*WHAT TO WORK ON*.
For the records below, report how many lines include "Toei", with no accompanying text.

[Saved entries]
┄┄┄┄┄┄┄┄┄┄┄┄┄┄┄┄┄┄┄┄

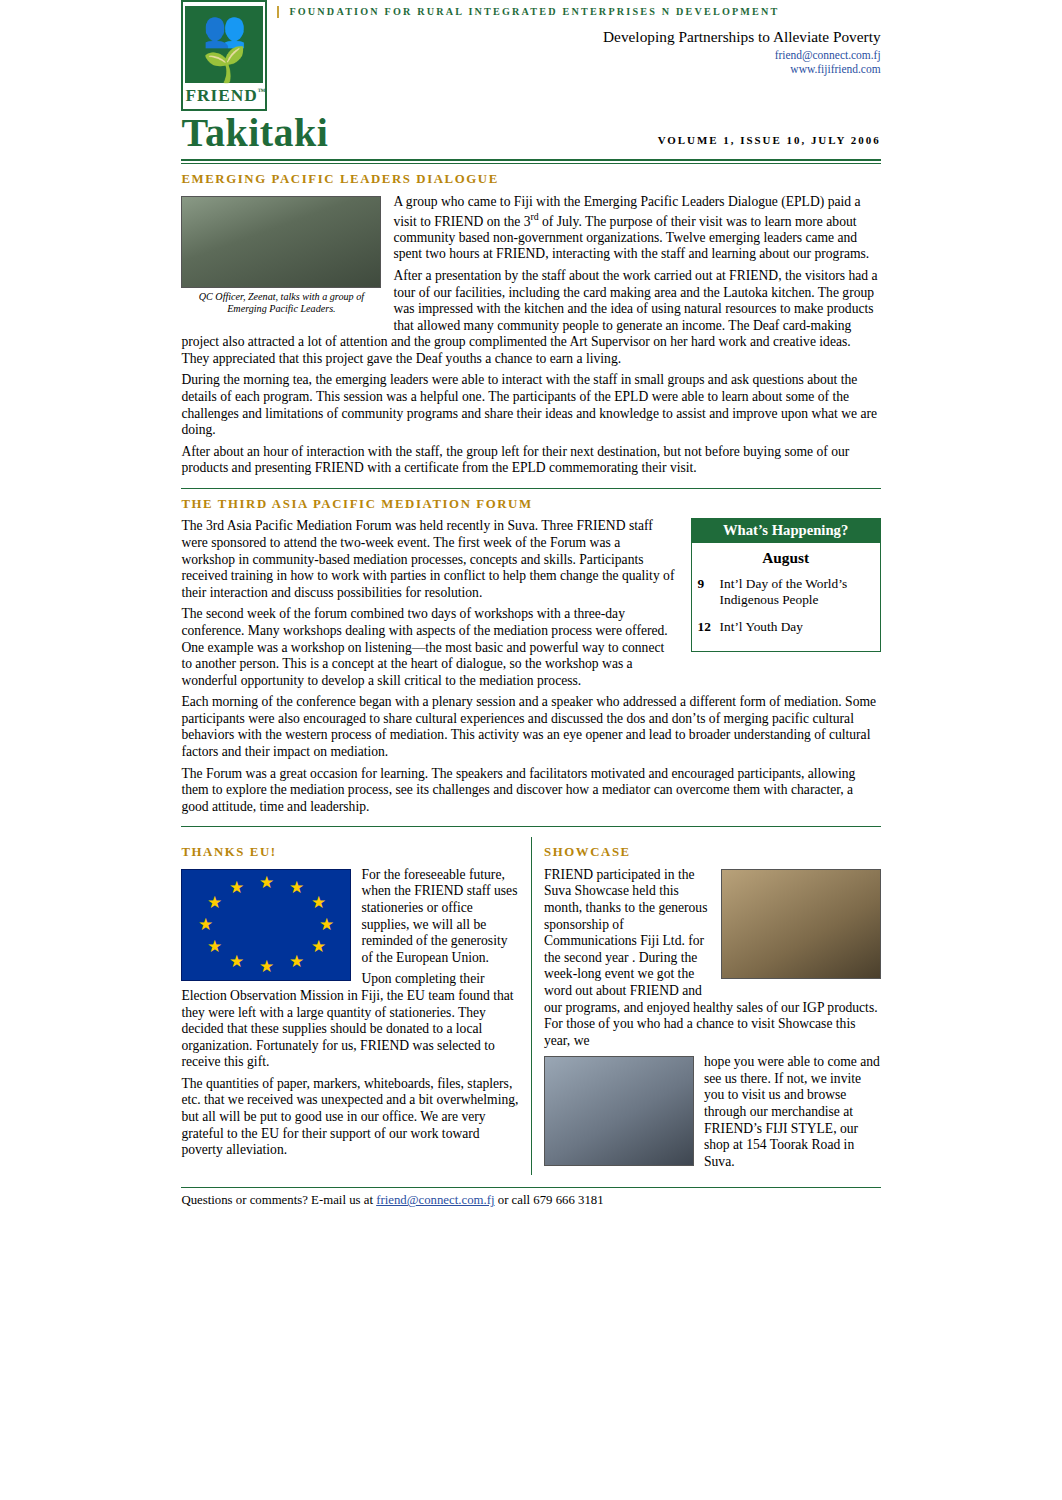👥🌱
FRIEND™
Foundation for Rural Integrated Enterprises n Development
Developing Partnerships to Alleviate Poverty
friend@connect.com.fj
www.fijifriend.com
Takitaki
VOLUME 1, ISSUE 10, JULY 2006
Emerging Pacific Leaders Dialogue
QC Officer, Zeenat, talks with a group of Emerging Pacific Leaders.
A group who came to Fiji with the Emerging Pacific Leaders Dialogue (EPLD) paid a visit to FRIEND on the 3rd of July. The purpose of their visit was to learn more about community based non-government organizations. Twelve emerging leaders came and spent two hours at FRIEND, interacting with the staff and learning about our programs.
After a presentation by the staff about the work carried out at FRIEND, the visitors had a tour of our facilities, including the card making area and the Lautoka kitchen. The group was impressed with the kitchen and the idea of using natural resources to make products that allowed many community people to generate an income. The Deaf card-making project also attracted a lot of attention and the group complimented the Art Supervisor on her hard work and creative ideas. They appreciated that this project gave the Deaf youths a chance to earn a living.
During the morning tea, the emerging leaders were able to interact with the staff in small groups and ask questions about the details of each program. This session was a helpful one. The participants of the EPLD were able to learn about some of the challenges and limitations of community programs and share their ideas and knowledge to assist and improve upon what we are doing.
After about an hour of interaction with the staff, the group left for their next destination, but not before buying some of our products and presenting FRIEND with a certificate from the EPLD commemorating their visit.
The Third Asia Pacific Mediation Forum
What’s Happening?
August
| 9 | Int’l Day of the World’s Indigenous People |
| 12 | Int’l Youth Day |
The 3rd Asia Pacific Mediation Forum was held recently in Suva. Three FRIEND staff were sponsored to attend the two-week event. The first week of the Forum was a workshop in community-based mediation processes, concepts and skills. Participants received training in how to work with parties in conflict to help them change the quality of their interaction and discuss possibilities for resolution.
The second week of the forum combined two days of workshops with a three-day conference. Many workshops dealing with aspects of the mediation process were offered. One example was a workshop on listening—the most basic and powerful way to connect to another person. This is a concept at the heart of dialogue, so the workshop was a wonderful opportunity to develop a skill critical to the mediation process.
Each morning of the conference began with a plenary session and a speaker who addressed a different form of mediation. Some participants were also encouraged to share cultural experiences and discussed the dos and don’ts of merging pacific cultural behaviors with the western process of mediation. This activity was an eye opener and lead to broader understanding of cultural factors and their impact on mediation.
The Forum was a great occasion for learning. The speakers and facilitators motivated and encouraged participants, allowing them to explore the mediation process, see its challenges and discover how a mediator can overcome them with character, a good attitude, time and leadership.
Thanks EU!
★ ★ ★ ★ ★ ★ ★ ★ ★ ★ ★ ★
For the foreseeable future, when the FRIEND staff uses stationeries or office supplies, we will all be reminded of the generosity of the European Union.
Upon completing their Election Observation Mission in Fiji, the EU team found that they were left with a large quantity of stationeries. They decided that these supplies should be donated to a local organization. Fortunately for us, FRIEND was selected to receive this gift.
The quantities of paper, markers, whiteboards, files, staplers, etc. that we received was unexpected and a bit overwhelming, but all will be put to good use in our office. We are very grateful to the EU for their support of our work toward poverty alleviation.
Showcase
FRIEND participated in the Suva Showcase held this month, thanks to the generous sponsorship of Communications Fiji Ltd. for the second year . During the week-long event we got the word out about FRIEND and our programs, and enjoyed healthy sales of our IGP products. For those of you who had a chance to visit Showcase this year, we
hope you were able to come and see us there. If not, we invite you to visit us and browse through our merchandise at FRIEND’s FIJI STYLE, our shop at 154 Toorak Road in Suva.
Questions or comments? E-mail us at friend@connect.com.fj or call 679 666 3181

┄┄┄┄┄┄┄┄┄┄┄┄┄┄┄┄┄┄┄┄

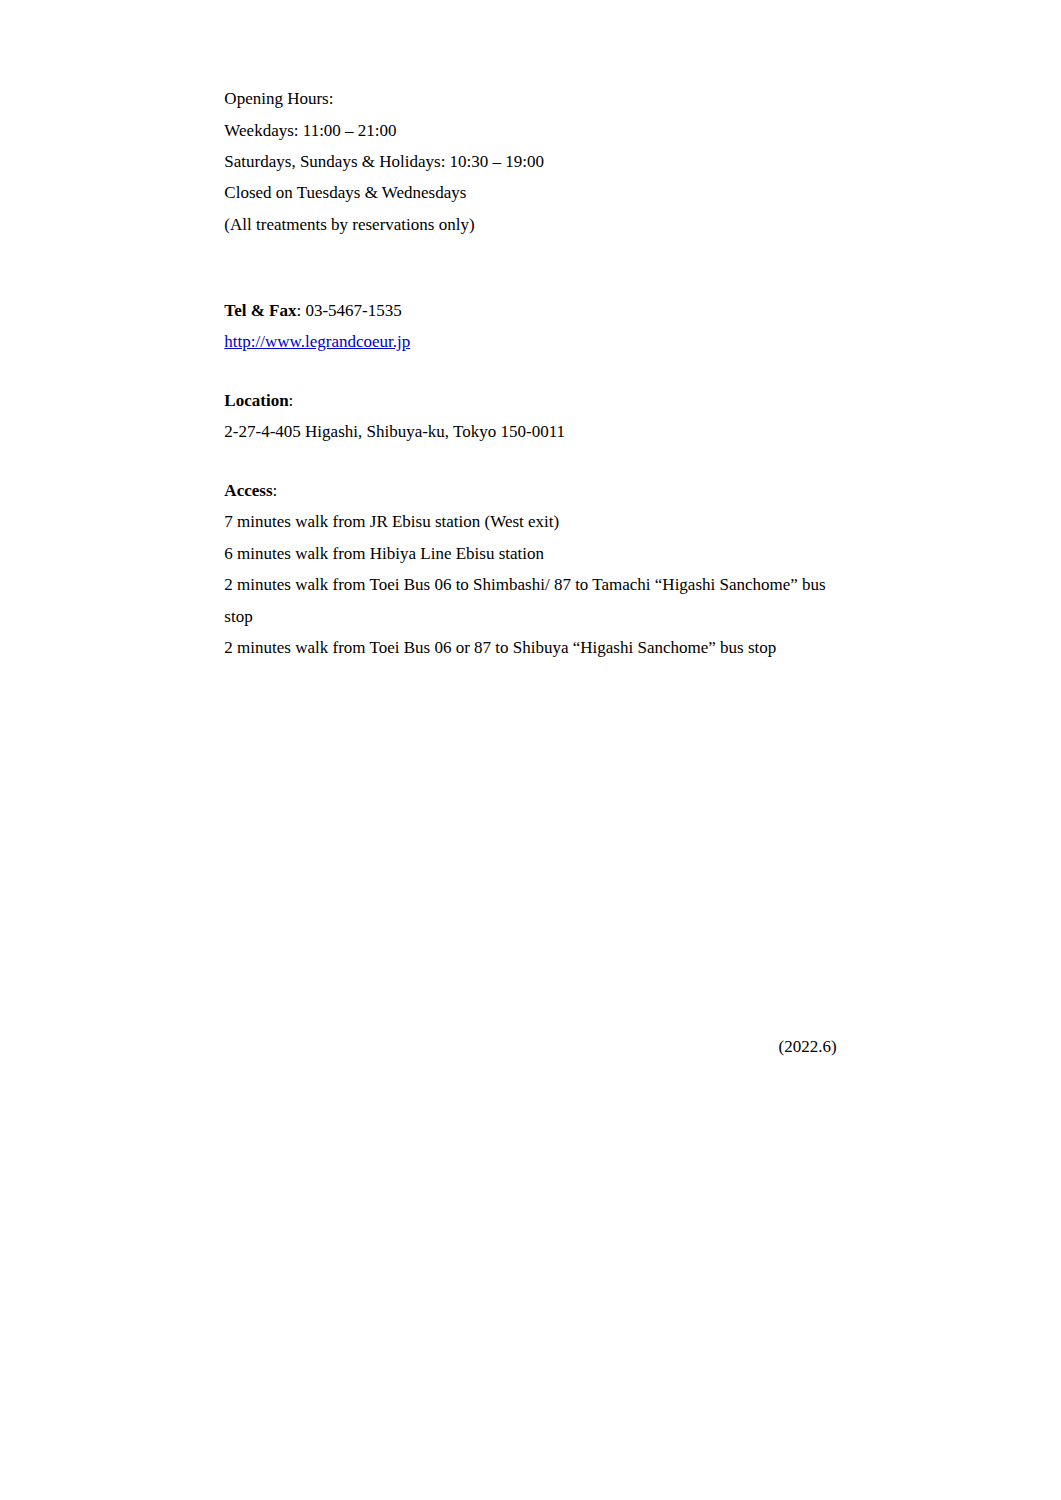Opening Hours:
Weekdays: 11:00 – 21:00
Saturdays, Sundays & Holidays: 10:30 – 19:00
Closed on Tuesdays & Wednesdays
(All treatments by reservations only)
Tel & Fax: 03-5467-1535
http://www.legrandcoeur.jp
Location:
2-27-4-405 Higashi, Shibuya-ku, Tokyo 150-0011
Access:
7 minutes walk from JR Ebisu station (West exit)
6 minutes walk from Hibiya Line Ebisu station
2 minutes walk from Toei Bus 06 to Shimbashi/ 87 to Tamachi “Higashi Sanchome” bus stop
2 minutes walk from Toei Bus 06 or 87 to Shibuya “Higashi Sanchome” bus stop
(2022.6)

┄┄┄┄┄┄┄┄┄┄┄┄┄┄┄┄┄┄┄┄

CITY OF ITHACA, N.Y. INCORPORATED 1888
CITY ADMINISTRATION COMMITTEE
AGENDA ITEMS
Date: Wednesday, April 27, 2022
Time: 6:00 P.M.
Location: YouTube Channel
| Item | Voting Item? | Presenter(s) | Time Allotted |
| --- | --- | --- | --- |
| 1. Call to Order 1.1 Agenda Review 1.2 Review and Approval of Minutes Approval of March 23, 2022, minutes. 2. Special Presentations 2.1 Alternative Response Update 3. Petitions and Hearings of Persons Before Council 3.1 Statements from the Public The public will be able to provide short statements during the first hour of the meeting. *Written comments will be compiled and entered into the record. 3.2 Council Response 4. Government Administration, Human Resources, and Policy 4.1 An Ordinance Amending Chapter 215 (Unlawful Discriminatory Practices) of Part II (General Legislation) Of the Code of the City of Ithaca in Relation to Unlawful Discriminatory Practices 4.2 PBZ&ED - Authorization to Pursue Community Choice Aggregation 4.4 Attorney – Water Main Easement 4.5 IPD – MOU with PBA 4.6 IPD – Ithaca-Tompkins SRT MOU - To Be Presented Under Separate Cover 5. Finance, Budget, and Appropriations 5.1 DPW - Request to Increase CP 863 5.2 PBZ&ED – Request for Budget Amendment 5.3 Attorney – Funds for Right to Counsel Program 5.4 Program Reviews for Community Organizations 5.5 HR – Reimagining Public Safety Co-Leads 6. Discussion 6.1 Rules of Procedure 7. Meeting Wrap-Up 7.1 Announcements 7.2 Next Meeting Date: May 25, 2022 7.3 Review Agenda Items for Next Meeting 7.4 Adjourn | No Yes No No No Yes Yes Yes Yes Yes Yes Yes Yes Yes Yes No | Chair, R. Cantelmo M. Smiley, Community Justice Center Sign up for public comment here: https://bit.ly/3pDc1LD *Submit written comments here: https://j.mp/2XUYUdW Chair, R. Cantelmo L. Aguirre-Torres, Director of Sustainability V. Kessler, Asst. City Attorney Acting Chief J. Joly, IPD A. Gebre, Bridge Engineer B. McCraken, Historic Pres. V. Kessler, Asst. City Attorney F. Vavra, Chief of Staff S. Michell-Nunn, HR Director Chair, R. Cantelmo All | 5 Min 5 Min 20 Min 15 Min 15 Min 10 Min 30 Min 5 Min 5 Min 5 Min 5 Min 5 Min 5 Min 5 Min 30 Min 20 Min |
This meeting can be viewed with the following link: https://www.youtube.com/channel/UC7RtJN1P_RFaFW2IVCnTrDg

┄┄┄┄┄┄┄┄┄┄┄┄┄┄┄┄┄┄┄┄

*RESPONSE TO THIS EXERCISE*.
2